> What you will do:
- a) In the commit description about adopting morphdom, which two options does the second commit add to morphdom?
- b) Resume the commit description about adopting morphdom, starting right after its last sentence.

> Selected passage:
+ + +

I split the change into three commits for easier comparison.
The first commit vendors morphdom.js as is into urweb.js. I'm not sure if that's the best way but it made it easy to get started.
The second commit adds skipChildren and skipChildrenEnd options to morphdom. These are needed because morphdom takes one "before" node and one "after" node and changes one into the other. This is not how we want to do things when we add trs into tables or tds into trs, so we need to be able to say to morph dom "Here are two nodes, compare their children but skip the first x and last x children in the 'from' node".
The third commit then changes the recreate function to use morphdom for dom updating. I simplified the code a little in the process. Basically in the general case we add a span on the first render in which we render the html string. Next renders we make a new span every time, but the new html string in there, and then let morphdom change the first span to look like the new one. In the table/tr case we add a marker script on the first render, then render all the children in between that marker script and the script in the x variable, using morphdom to work out the differences. (As an added bonus, it seems to handle rendering tbody's a little better.)

+ + +

> Entries supplied:
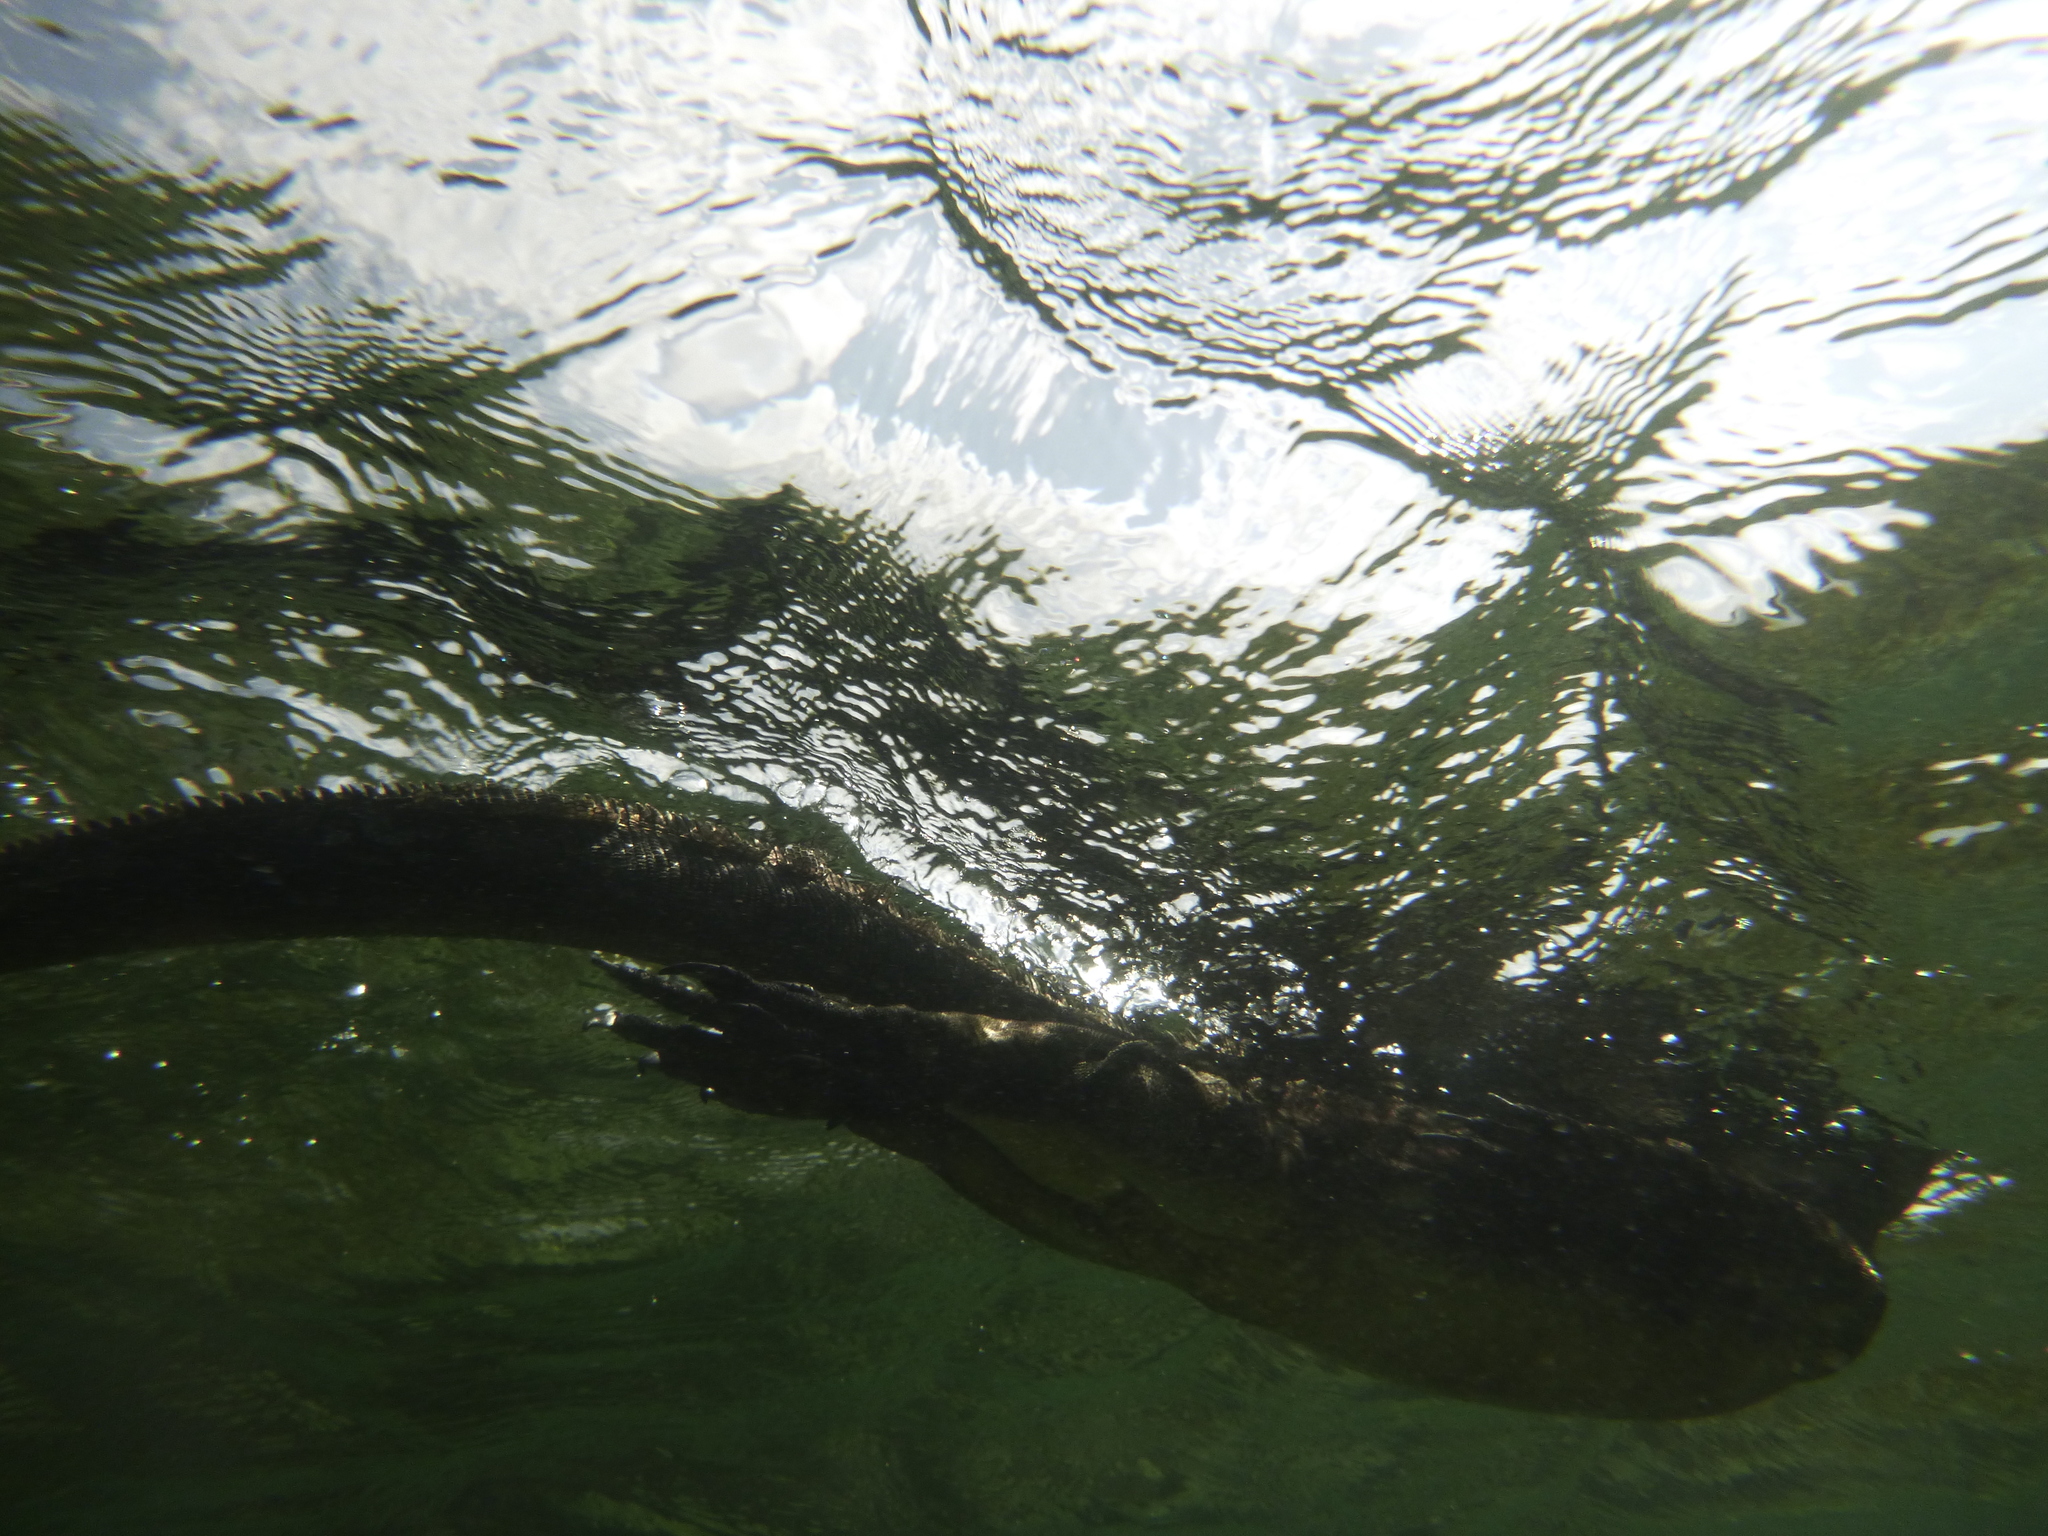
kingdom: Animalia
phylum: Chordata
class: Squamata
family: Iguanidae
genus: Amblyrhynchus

+ + +

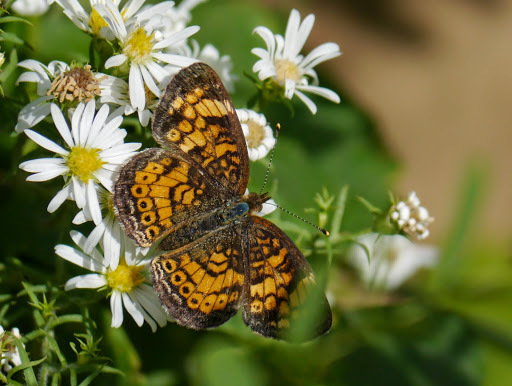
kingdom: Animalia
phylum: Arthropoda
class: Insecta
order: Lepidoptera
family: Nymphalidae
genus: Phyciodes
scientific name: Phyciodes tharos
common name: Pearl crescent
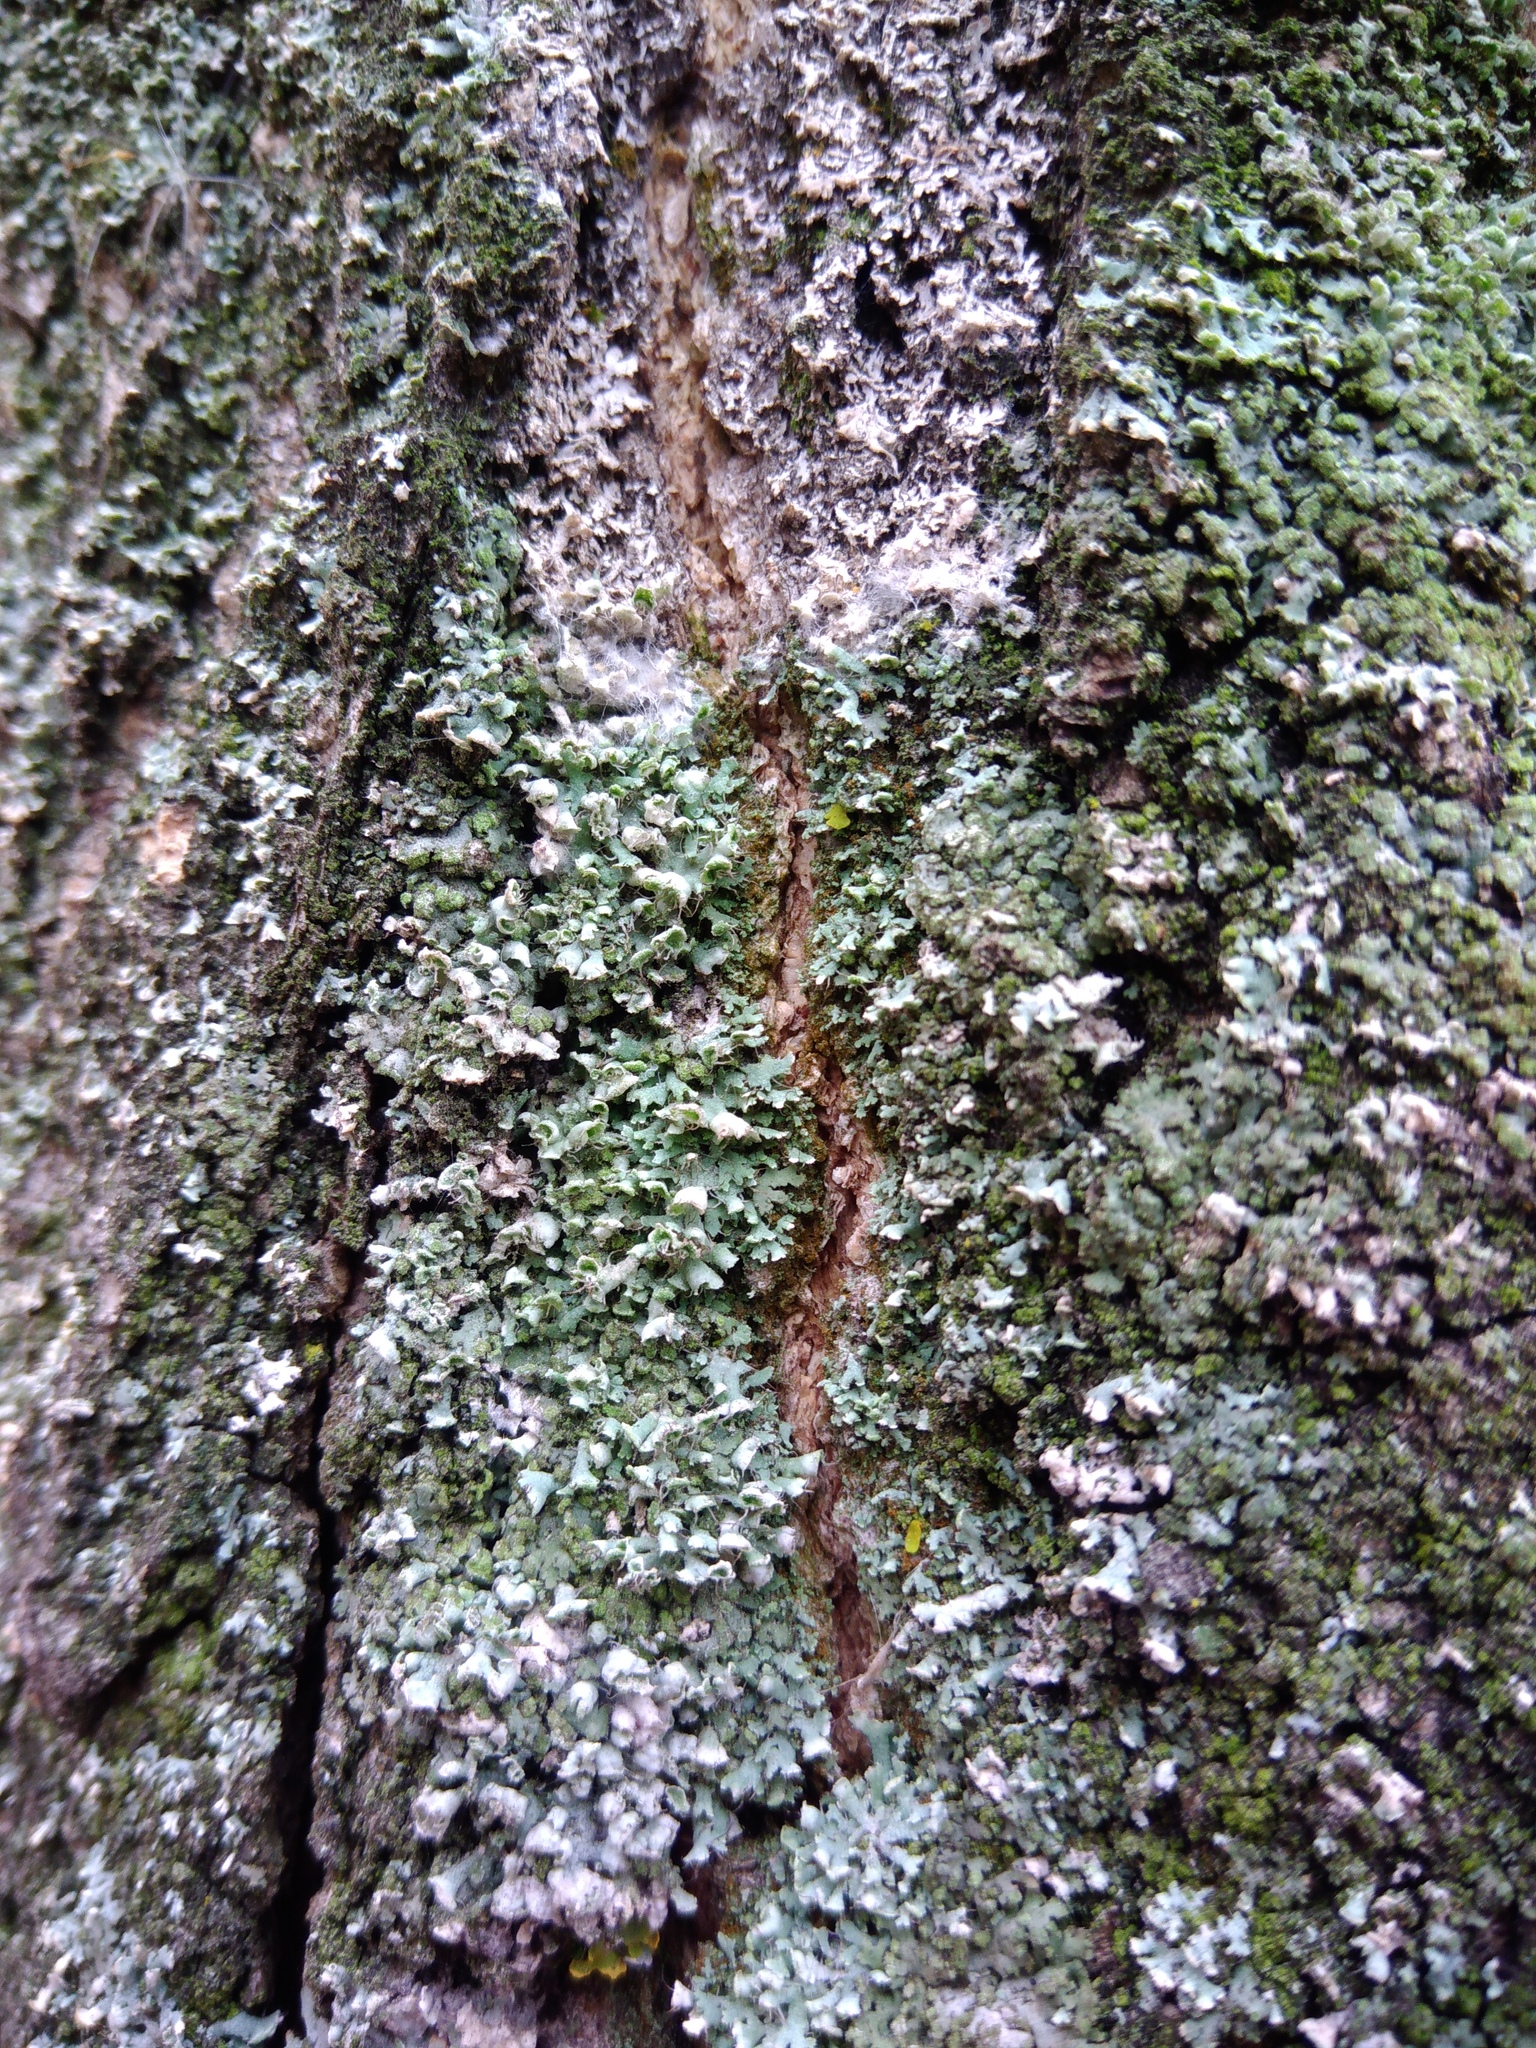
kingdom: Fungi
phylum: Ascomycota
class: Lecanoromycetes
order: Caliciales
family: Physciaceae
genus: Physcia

+ + +

> Set of answers:
- a) skipChildren and skipChildrenEnd

- b)
Performance-wise I've found it hard to create and capture good benchmarks. In most cases where you're only rendering small amounts of nodes inside a dyn tag, the performance difference will be negligible. The more nodes that stay the same, the more performant this change is: We're creating the same amount of nodes, but only adding and removing what we need, which gives a good performance boost. For a simple benchmark where you can easily see the difference, make a page where you render 10000 elements in a dyn on every tick. The DOM has to do a ton more work before this change.
Phew, I hope this is OK. If you want me to do anything else or different, let me know. I know I've gone and made a PR without waiting for a reply from @achlipala in #113, but I was motivated to make this work. If you don't want to accept this, no hard feelings of course. But I do think this is a good change.
Further optimizations would be cutting out some code from the vendored morphdom code, since we're not using all of it's features. Also the code has quite a few comments etc so adds to the byte size, but I feel that's an orthogonal discussion that maybe belongs in #115 in the discussion about js code minification.